Texte:
==============================

Vive indignation face à un scandale écologique

Depuis le 24 mai 2022, l’information selon laquelle  la réserve naturelle de Dahliafleur  serait détruite au profit d’un projet de construction d’un complexe hôtelier de luxe, enflamme les réseaux sociaux.  A partir du  25 mai, une pétition en ligne contre la destruction de cette réserve de « Dahliafleur », atteignait les 10 000 signataires en fin de journée. La nouvelle publiée par plusieurs médias en ligne, les jeunes ivoiriens ont très tôt, dénoncé le projet de bouleversement de l’écosystème de Dahliafleur ; les média français (France 24, Le Canard Enchaîné, RFI etc  (..) et ONG internationales (Greenpeace) sont sollicités. A Abatta même, il y avait déjà eu des incendies en 2015, 2019 et 2021 provoqués par des jeunes en colère  contre la chefferie qu’ils accusent de vendre les terres aux entreprises.

Cette vague d’indignation poussa finalement le ministère du Tourisme produire un communiqué stipulant que le projet de mise en valeur du site, prévoit un « hôtel écologique »  un parc animalier et un circuit d’écotourisme. Ces allégations du ministère du tourisme ont du mal à passer  au sein des riverains et de la population, et sont visiblement illégaux.

==============================

Données présentées:
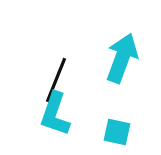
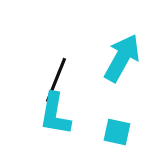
cyan arrow: rotated 9 degrees clockwise
cyan L-shape: rotated 9 degrees counterclockwise
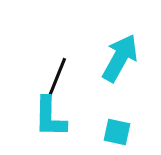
cyan arrow: moved 2 px left
cyan L-shape: moved 5 px left, 3 px down; rotated 9 degrees counterclockwise
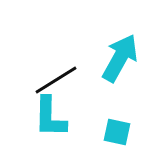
black line: rotated 36 degrees clockwise
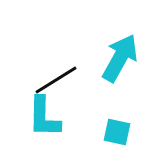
cyan L-shape: moved 6 px left
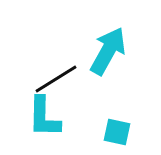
cyan arrow: moved 12 px left, 7 px up
black line: moved 1 px up
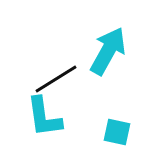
cyan L-shape: rotated 9 degrees counterclockwise
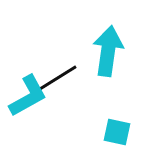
cyan arrow: rotated 21 degrees counterclockwise
cyan L-shape: moved 16 px left, 21 px up; rotated 111 degrees counterclockwise
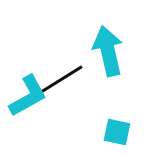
cyan arrow: rotated 21 degrees counterclockwise
black line: moved 6 px right
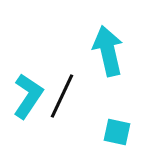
black line: moved 17 px down; rotated 33 degrees counterclockwise
cyan L-shape: rotated 27 degrees counterclockwise
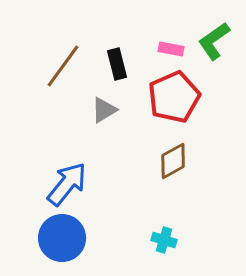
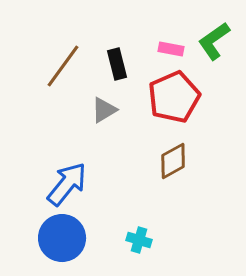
cyan cross: moved 25 px left
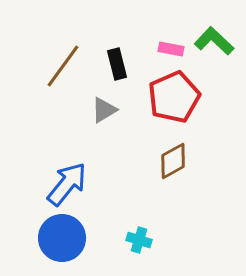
green L-shape: rotated 78 degrees clockwise
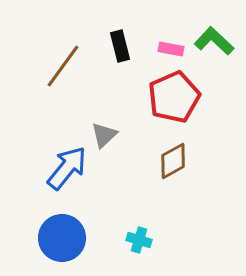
black rectangle: moved 3 px right, 18 px up
gray triangle: moved 25 px down; rotated 12 degrees counterclockwise
blue arrow: moved 16 px up
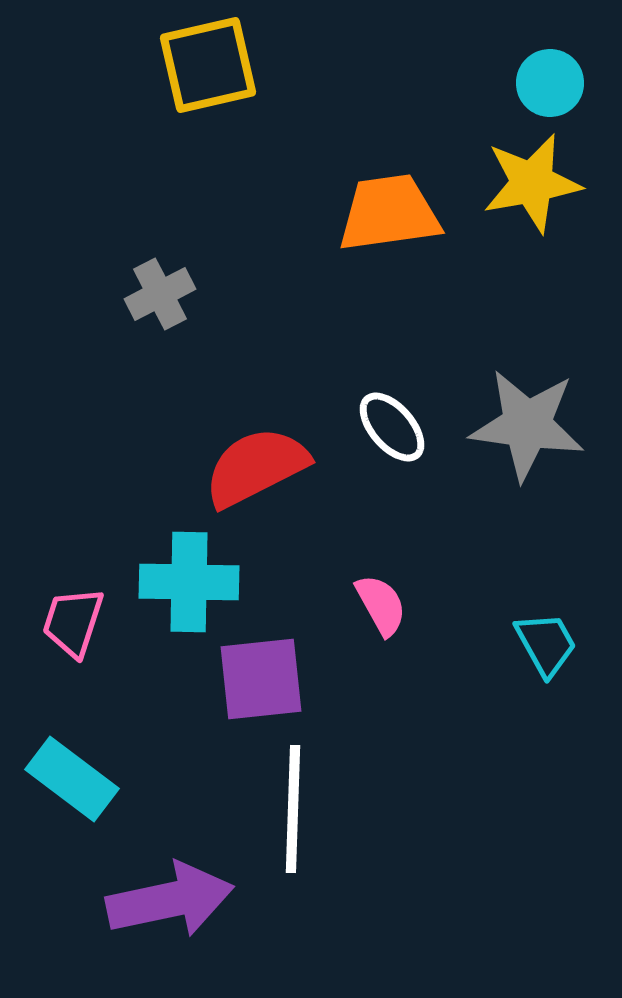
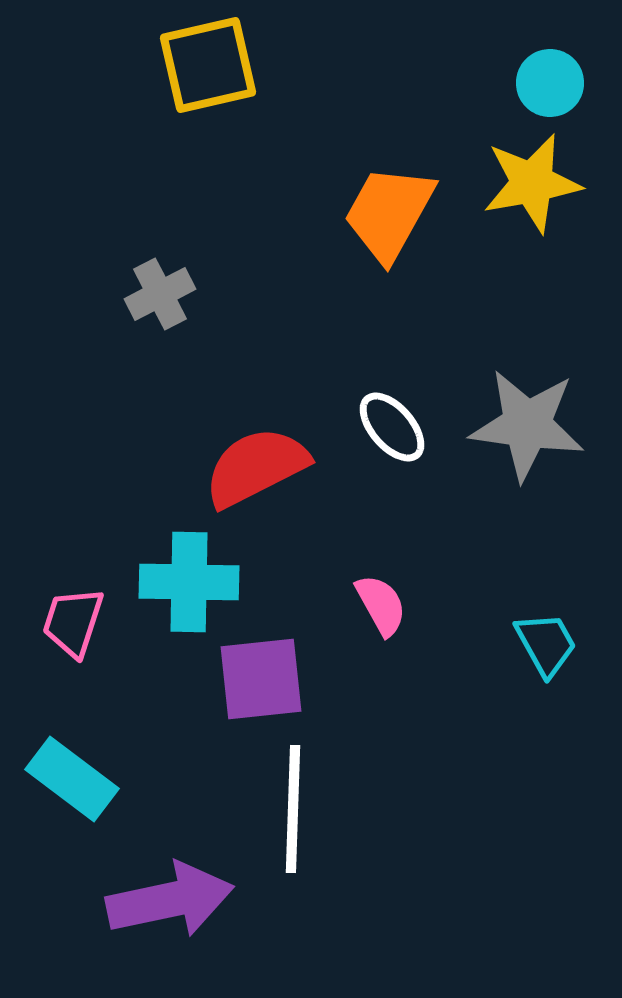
orange trapezoid: rotated 53 degrees counterclockwise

==============================

À faire:
**A.** D'après le texte sur la réserve de Dahliafleur, en quelles années des incendies s'étaient-ils déjà produits à Abatta ?
**B.** Poursuivez, s'il vous plaît, le texte sur la réserve de Dahliafleur après sa dernière phrase.

Réponses par tâche:
**A.** En 2015, 2019 et 2021.

**B.**
Pour rappel, la loi de 2002 relative à la création, à la gestion et au financement des Parcs nationaux et des réserves naturelles, promulguée par le président Laurent Gbagbo instaure une « protection stricte » des parcs et réserves naturelles. Elle leur confère un caractère « immuable ».  En conséquence, le gouvernement Ouattara, habitué aux initiatives unilatérales et aux « passages en force » spectaculaires, devrait songer à renoncer à ce projet visiblement « écocide ». Mais peut-être que, pour reprendre le titre du Canard Enchaîné, ce bétonnage un  hôtel  Fairmont, le haut de gamme d’Accor, se ferait il « avec l’Accor de Sarko ? » Si tel était le cas, Sarkozy étant administrateur d’Accor depuis 2017 et président de son comité de stratégie internationale, comme le rappelle le journal, Ouattara ne ferait que renvoyer l’ascenseur à celui qui l’a aidé à accéder au pouvoir en 2011.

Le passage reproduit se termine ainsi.